CN113360643A

CN113360643A - Electronic medical record data quality evaluation method based on short text classification

Info

Publication number: CN113360643A
Application number: CN202110587641.1A
Authority: CN
Inventors: 叶方全; 陈逸龙
Original assignee: Guangzhou Tianpeng Computer Technology Co ltd; Chongqing Nanpeng Artificial Intelligence Technology Research Institute Co ltd
Current assignee: Guangzhou Tianpeng Computer Technology Co ltd; Chongqing Nanpeng Artificial Intelligence Technology Research Institute Co ltd
Priority date: 2021-05-27
Filing date: 2021-05-27
Publication date: 2021-09-07

Abstract

The invention discloses an electronic medical record data quality evaluation method based on short text classification, which comprises the following steps: s1: processing data; s2: according to the identification; s3: and (5) evaluating the quality. The invention provides a short text classification-based method, which comprises the steps of splitting an original text of an electronic medical record into shorter sentences, constructing a BilSTM-Attention model to classify the short sentences, and finally performing corresponding evaluation according to whether a classification result is consistent with diagnosis or not. The method provided by the invention does not need to manually process the original text of the electronic medical record, thereby not only saving the labor and time cost, but also reducing the requirements on professional medical personnel. Meanwhile, the deep learning model can make full use of massive electronic medical record data to effectively classify the split sentences, so that reasonable evaluation is made.

Description

Electronic medical record data quality evaluation method based on short text classification

Technical Field

The invention belongs to the technical field of electronic medical record data quality evaluation, and particularly relates to an electronic medical record data quality evaluation method based on short text classification.

Background

With the advent of the big data era, computer network technology is widely applied to the medical field, and various medical institutions collect massive electronic medical record data through an information management system to replace traditional handwritten paper medical records. The electronic medical record records the whole process of diagnosis and treatment of a patient by a doctor, contains information such as symptoms, signs, diagnosis, prescription and the like, and has great potential value in the fields of auxiliary diagnosis, risk prediction, medicine recommendation and the like. However, due to the limited data management level of the medical institution and the insufficient diagnosis and treatment capability of the doctor, a large amount of non-standard description texts exist in the electronic medical record data, so that the recorded information is inaccurate and incomplete, and the efficiency and the quality of medical research and product development are directly influenced. Therefore, data quality evaluation needs to be performed on the electronic medical records, and the electronic medical records with high quality are screened based on the data quality evaluation, so that interference of noise information and redundant information is reduced, which is of great significance for completing tasks such as medical data analysis, prediction model research, auxiliary system development and the like.

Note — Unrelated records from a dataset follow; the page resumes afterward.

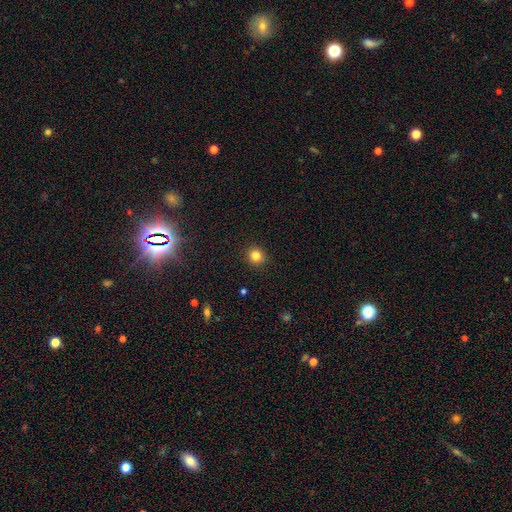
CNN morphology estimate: Smooth or featured?
  - smooth: 82% *
  - star or artifact: 12%
  - featured or disk: 5%
How rounded?
  - round: 91% *
  - in between: 8%
  - cigar-shaped: 1%
Merging?
  - none: 91% *
  - minor disturbance: 6%
  - major disturbance: 2%
  - merger: 1%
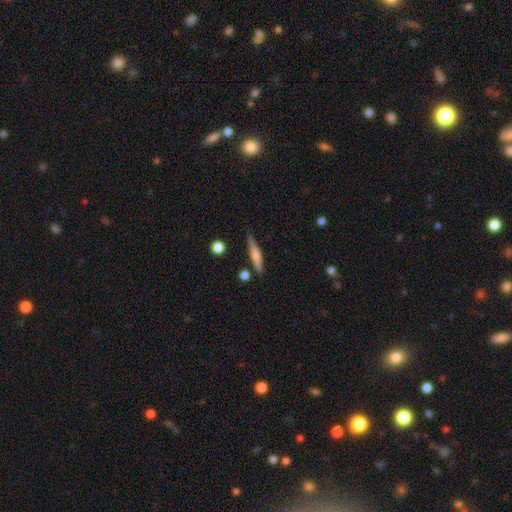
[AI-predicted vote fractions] This is possibly a smooth galaxy (56%). How rounded: clearly cigar-shaped (87%). Merging: likely none (78%).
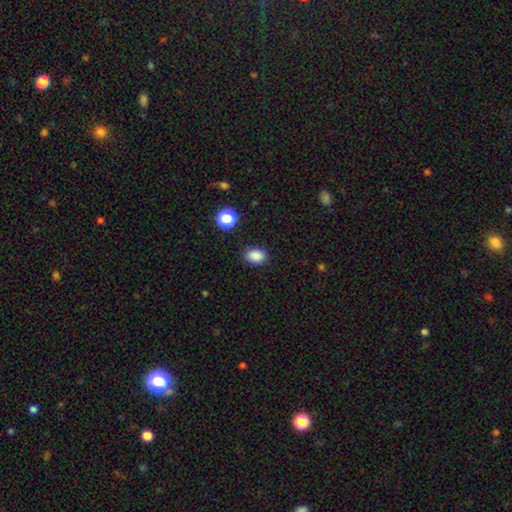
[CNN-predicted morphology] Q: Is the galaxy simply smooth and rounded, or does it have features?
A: smooth — 87%.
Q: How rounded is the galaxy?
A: in between — 68%.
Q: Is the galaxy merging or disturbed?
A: none — 87%.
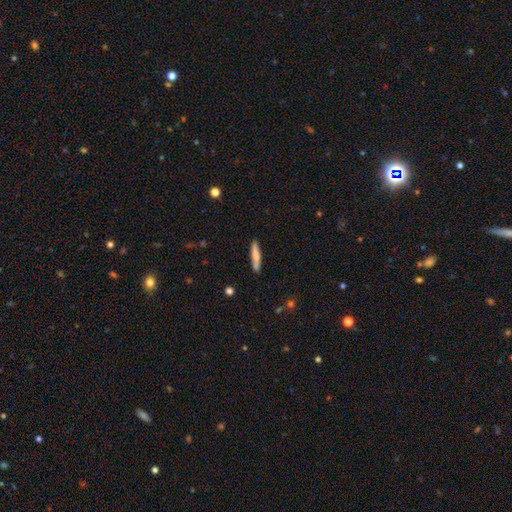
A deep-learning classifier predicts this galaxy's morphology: smooth 74%, featured or disk 20%, star or artifact 6%. Down the decision tree: how rounded — cigar-shaped (91%); merging — none (81%).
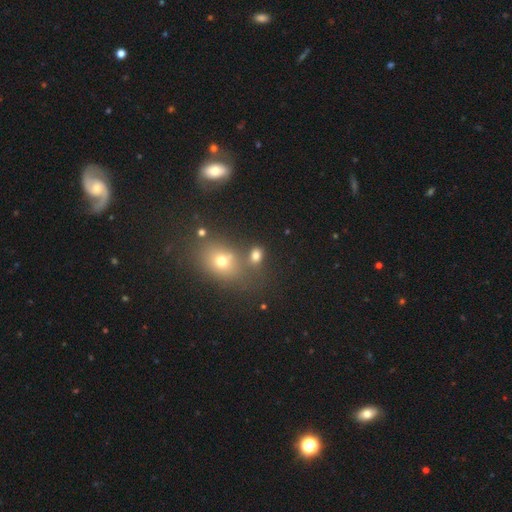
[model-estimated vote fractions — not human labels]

The existing electronic medical record data quality evaluation methods mainly comprise two methods, one is a manual evaluation method, and the other is a method combining information extraction and identification. In the manual evaluation method, professional medical personnel directly check each electronic medical record, and the clinical diagnosis and treatment experience of the professional medical personnel confirms whether the electronic medical record has the problems of inaccurate description, incomplete diagnosis, insufficient basis and the like, so that reliable evaluation is performed. This method has an advantage in that the evaluation results are stable and effective, and a disadvantage in that the labor and time costs are very high. The method of information extraction and basis identification firstly utilizes a question-answering system to extract key information of a patient from an electronic medical record, then establishes a basis identification model through machine learning algorithms such as logistic regression, decision trees, random forests and the like, and evaluates the electronic medical record according to whether the key information can improve sufficient diagnosis basis. The method has the advantages that a large number of electronic medical records can be efficiently processed, labor and time cost is saved, and the method has the defect that the representation according to the recognition model is greatly dependent on the quality of an information extraction result. The information extraction is firstly carried out by medical experts to design rules and formulate standards, then structured data are matched from an original text, and finally the structured data are subjected to standardization processing, so that the obtained result has high uncertainty. Due to the obvious shortcomings of both methods, the data quality evaluation of the electronic medical record is still a challenge at present.

In summary, the electronic medical record has a data quality problem, and an accurate and efficient data quality evaluation method is needed to solve the problem.

Disclosure of Invention

The invention aims to provide an electronic medical record data quality evaluation method based on short text classification, so as to solve the problems in the background technology.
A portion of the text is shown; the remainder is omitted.